Мы шипели друг на друга, стоя в разных углах спальни; малыш спал рядом, в своей комнате. Но как бы серьезна ни была наша ссора и сила раздражения, под поверхностью таился другой, более существенный набор обид и обвинений, то, что мы ни за что не могли бы сказать друг другу, не рискуя немедленно и навсегда разрушить нашу совместную жизнь. Что я сломал их жизнь. Что в проблемах с дисциплиной у Дэвида, в его недовольстве, его склонности к бунту, отсутствии у него друзей виноват я. Что он, Дэвид, Норрис и Обри создали свою семью, в которую у меня доступа не было. Что он продал им свою родину – нашу родину. Что я вывез их с этой родины – навсегда. Что он настроил Дэвида против меня.
Другой мой отец говорит.
Ни он, ни я не произнесли ничего такого вслух – но в этом и не было необходимости. Я ждал – и знаю, он ждал тоже, – что кто-нибудь из нас скажет что-то непроизносимое и оно заставит нас рухнуть вниз, пробить пол нашей говенной квартиры и падать, падать до самой мостовой.
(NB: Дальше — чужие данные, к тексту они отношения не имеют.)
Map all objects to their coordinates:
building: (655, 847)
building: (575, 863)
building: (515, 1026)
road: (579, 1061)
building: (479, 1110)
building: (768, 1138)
Но мы этого не сказали. Ссора как-то закончилась, как всегда бывает с такими ссорами, и еще неделю мы были друг с другом осторожны и вежливы. Как будто призрак того, что мы могли сказать, втерся между нами и мы опасались задеть его, чтобы он вдруг не превратился в злого духа. Потом, на протяжении месяцев, я почти хотел, чтобы мы все-таки сказали то, что нам обоим хотелось сказать, потому что тогда бы мы по крайней мере выговорились, а не думали об этом денно и нощно. Но поступи мы так – мне приходилось все время напоминать себе об этом, – нам бы ничего не оставалось, кроме как расстаться.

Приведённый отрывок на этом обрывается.